"Le motif dans le territoire" est un projet de recherche et de création dont l'objectif principal est de réancrer des gestes artisanaux traditionnels (particulièrement en lien avec l'univers du textile), avec leur environnement de production.
"Welcome Back"
Ce n'est pas la première fois que je mène cette recherche, puisqu'il s'agit de l'un des trois projets principaux de mon travail d'artiste. Les deux autres étants : Jacques Anquetil et les métiers à tisser collectifs. Néanmoins, jusqu'ici, j'avais une approche assez simple qui passait par l'observation, la découverte, le dialogue avec les habitants (notamment lors d'ateliers de tissage) qui me permettait à la fois d'interroger la représentation "officielle" et historique du territoire et aussi, de découvrir ses réalités environnementales (faune, flore, urbanisme, activités agricoles, industrielles...). Il s'agissait de tisser des liens entre ce que je pouvais percevoir, ce que les habitants m'en disaient et ce que la région, le département ou la ville me racontaient. Il ne s'agissait pas pour autant d'opter pour une position froide et distante, puisque le regard est toujours guidé, influencé. Les pièces finissaient systématiquement par proposer une histoire, un point de vue, parmi beaucoup d'autres possibles.
La différence fondamentale entre ces précédents projets et "Le motif dans le territoire" est que je fus sélectionnée pour venir travailler dans l'Orne. Et l'Orne, c'est la "terre" d'origine de ma famille. Deux questions se sont alors rapidement posées : comment pourrai-je me détacher de tous les souvenirs qui surgissent dès lors que je pense à l'Orne ? Et comment réussirai-je à adopter un regard neuf, sans me laisser trop influencer par ce que je sais, ou plutôt, par ce que je crois savoir ?

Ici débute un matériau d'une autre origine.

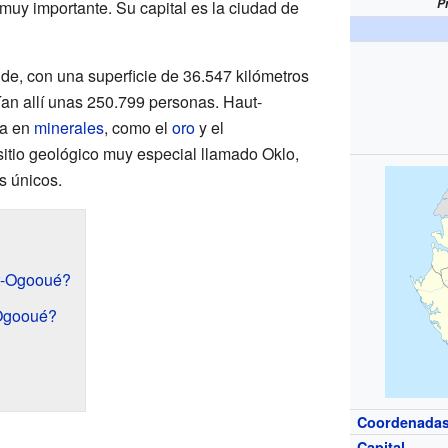
P
muy importante. Su capital es la ciudad de
nde, con una superficie de 36.547 kilómetros
ían allí unas 250.799 personas. Haut-
ca en
minerales
, como el
oro
y el
sitio geológico muy especial llamado Oklo,
s únicos.
t-Ogooué?
Ogooué?
Coordenada
Capital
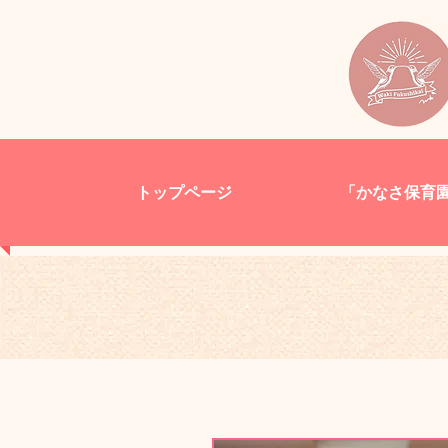
トップページ
「かなさ保育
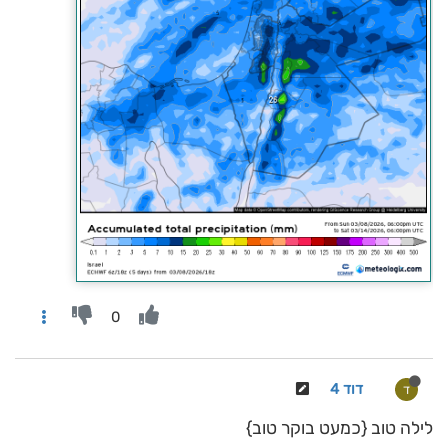
0
דוד 4
ד
לילה טוב {כמעט בוקר טוב}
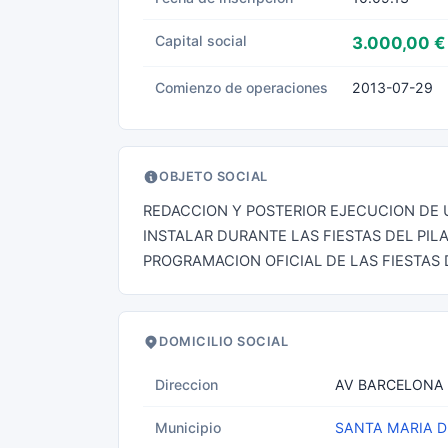
Capital social
3.000,00 €
Comienzo de operaciones
2013-07-29
OBJETO SOCIAL
REDACCION Y POSTERIOR EJECUCION DE U
INSTALAR DURANTE LAS FIESTAS DEL PIL
PROGRAMACION OFICIAL DE LAS FIESTAS 
DOMICILIO SOCIAL
Direccion
AV BARCELONA 
Municipio
SANTA MARIA 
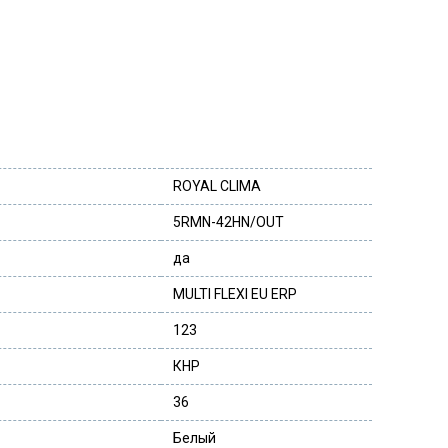
ROYAL CLIMA
5RMN-42HN/OUT
да
MULTI FLEXI EU ERP
123
КНР
36
Белый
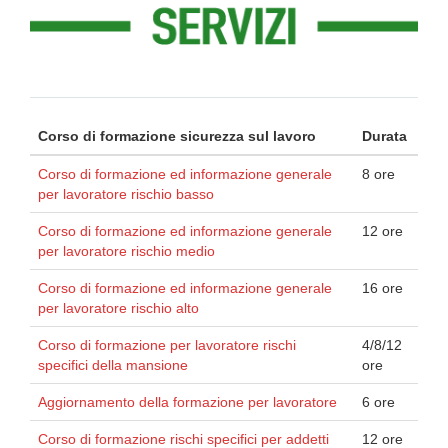
Corso di formazione sicurezza sul lavoro
Durata
Corso di formazione ed informazione generale
8 ore
per lavoratore rischio basso
Corso di formazione ed informazione generale
12 ore
per lavoratore rischio medio
Corso di formazione ed informazione generale
16 ore
per lavoratore rischio alto
Corso di formazione per lavoratore rischi
4/8/12
specifici della mansione
ore
Aggiornamento della formazione per lavoratore
6 ore
Corso di formazione rischi specifici per addetti
12 ore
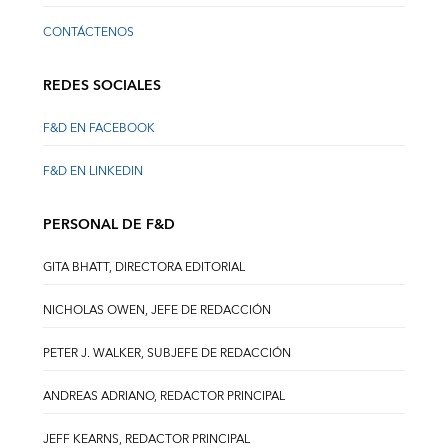
CONTÁCTENOS
REDES SOCIALES
F&D EN FACEBOOK
F&D EN LINKEDIN
PERSONAL DE F&D
GITA BHATT, DIRECTORA EDITORIAL
NICHOLAS OWEN, JEFE DE REDACCIÓN
PETER J. WALKER, SUBJEFE DE REDACCIÓN
ANDREAS ADRIANO, REDACTOR PRINCIPAL
JEFF KEARNS, REDACTOR PRINCIPAL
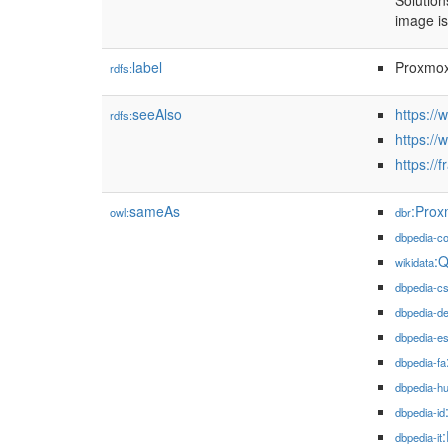
Solution
image is
label
Proxmox
rdfs:
seeAlso
https://
rdfs:
https:/
https://
sameAs
:Prox
owl:
dbr
dbpedia-
:
wikidata
dbpedia-c
dbpedia-d
dbpedia-e
dbpedia-fa
dbpedia-h
dbpedia-id
dbpedia-it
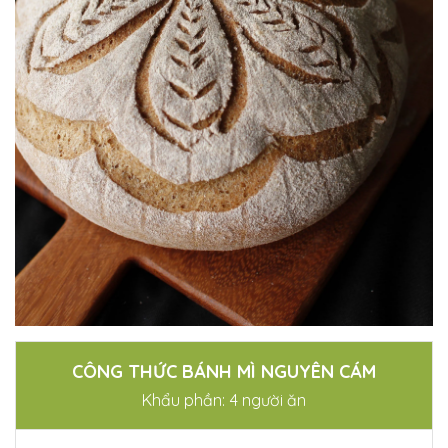
CÔNG THỨC BÁNH MÌ NGUYÊN CÁM
Khẩu phần: 4 người ăn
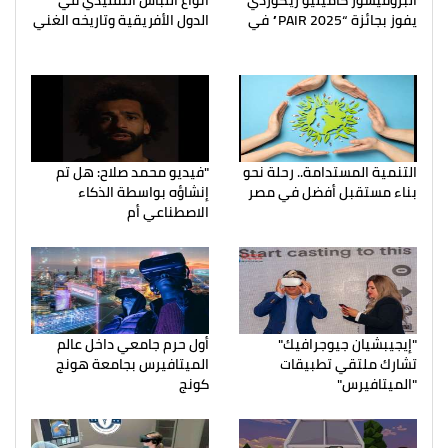
البروفيسور كاميليو ريكوردي
أنواع اللباس التقليدي في
يفوز بجائزة “PAIR 2025” في
الدول الأفريقية وتاريخه الغني
التنمية المستدامة.. رحلة نحو
"فيديو محمد صلاح: هل تم
بناء مستقبل أفضل في مصر
إنشاؤه بواسطة الذكاء
الاصطناعي أم
"إيجيبشيان جيوجرافيك"
أول حرم جامعي داخل عالم
تشارك ملتقي تطبيقات
الميتافيرس بجامعة هونج
"الميتافيرس"
كونج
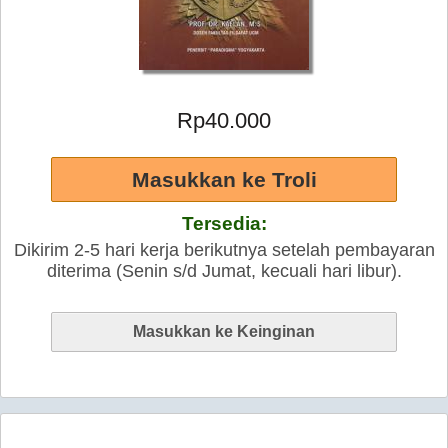
Rp40.000
Tersedia:
Dikirim 2-5 hari kerja berikutnya setelah pembayaran
diterima (Senin s/d Jumat, kecuali hari libur).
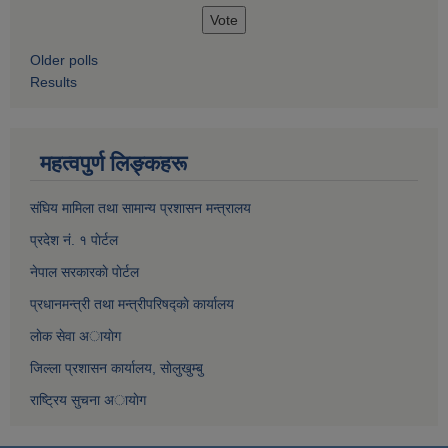
Older polls
Results
महत्वपुर्ण लिङ्कहरू
संघिय मामिला तथा सामान्य प्रशासन मन्त्रालय
प्रदेश नं. १ पाेर्टल
नेपाल सरकारकाे पाेर्टल
प्रधानमन्त्री तथा मन्त्रीपरिषद्काे कार्यालय
लाेक सेवा अायाेग
जिल्ला प्रशासन कार्यालय, साेलुखुम्बु
राष्ट्रिय सुचना अायाेग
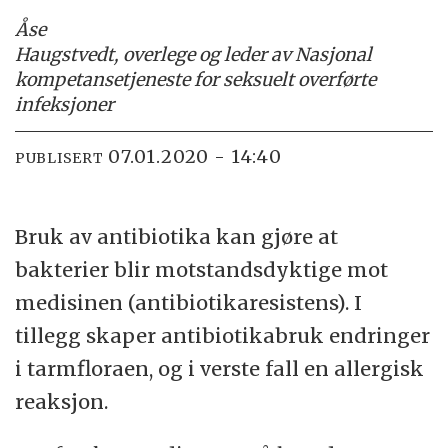
Åse
Haugstvedt, overlege og leder av Nasjonal
kompetansetjeneste for seksuelt overførte
infeksjoner
07.01.2020 - 14:40
PUBLISERT
Bruk av antibiotika kan gjøre at
bakterier blir motstandsdyktige mot
medisinen (antibiotikaresistens). I
tillegg skaper antibiotikabruk endringer
i tarmfloraen, og i verste fall en allergisk
reaksjon.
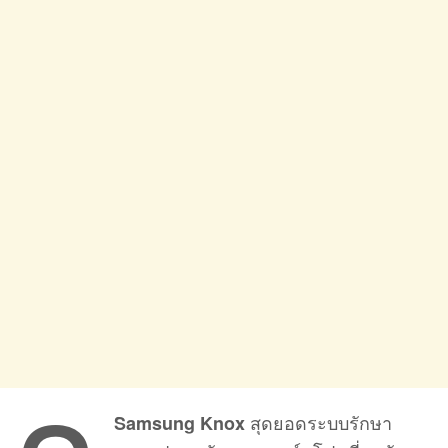
สุดยอดระบบรักษา
Samsung Knox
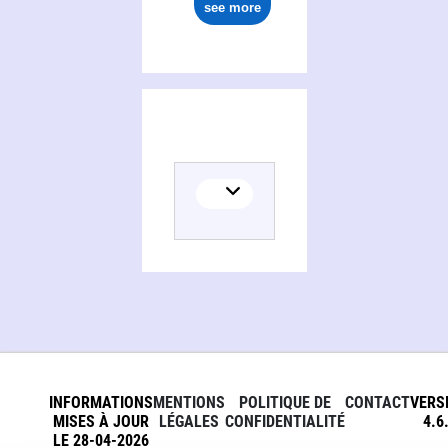
see more
INFORMATIONS
MENTIONS
POLITIQUE DE
CONTACT
VERS
MISES À JOUR
LÉGALES
CONFIDENTIALITÉ
4.6
LE 28-04-2026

Aussi, l'un des enjeux principaux était de réussir à faire comprendre aux enfants avec lesquels j'allais travailler, la raison pour laquelle je me trouvais dans leur école à Chailloué. Le lien entre fibre, terre et motif n'est pas toujours évident à expliquer pour moi. Ma propre expérience vis à vis des textiles m'a démontré que j'ai finalement compris toute la symbolique et la poésie des métaphores textiles le jour où j'avais enfin mis les mains dans la fibre, et appris à tisser. Mes premières séances seraient donc assez simples : transmettre le geste technique du tissage.
Transmettre est peut être l'un des termes les plus importants de cette recherche. Travailler dans l'Orne, à partir de mes propres souvenirs, et de ce que je peux observer aujourd'hui, passe indéniablement par la notion de transmission. Que m'a-t-on transmis ? Que nous a-t-on transmis ? Les pratiques artisanales, particulièrement textiles, ne survivent que parce qu'elles se transmettent. Que ce soit dans le cadre d'une maison, d'une usine ou d'un atelier protégé par l'UNESCO, les savoir-faire ne doivent leur existence actuelle que par leur capacité à être transmis. L'univers textile a cette facette poétique d'être à la fois très concret et très abstrait. Les tissus portent en eux la trace des gestes, mais leur fabrication en repose que sur le savoir immatériel et invisibles de la main.
Travailler sur la transmission, la mémoire et la représentation du territoire par les textiles me fit me tourner vers les tissus que j'avais récupérés chez mes grands-parents. Bien que ma grand-mère ne m'ait jamais appris à broder, coudre, tricoter ou crocheter, elle m'avait transmis beaucoup d'autres choses. Elle m'avait beaucoup parlé de l'Orne, et c'est par mes souvenirs que je souhaitais débuter. Des souvenirs précieux, sans doute embellis, que je m'apprêtais à confronter avec le présent, avec la réalité que je pourrai percevoir.
Tout en transmettant aux enfants de CM1 - CM2 de Chailloué mon "savoir" de tisserande, je commençais à faire l'état des lieux de mon "savoir" du territoire, sur un drap brodé il y a longtemps, par ma grand-mère.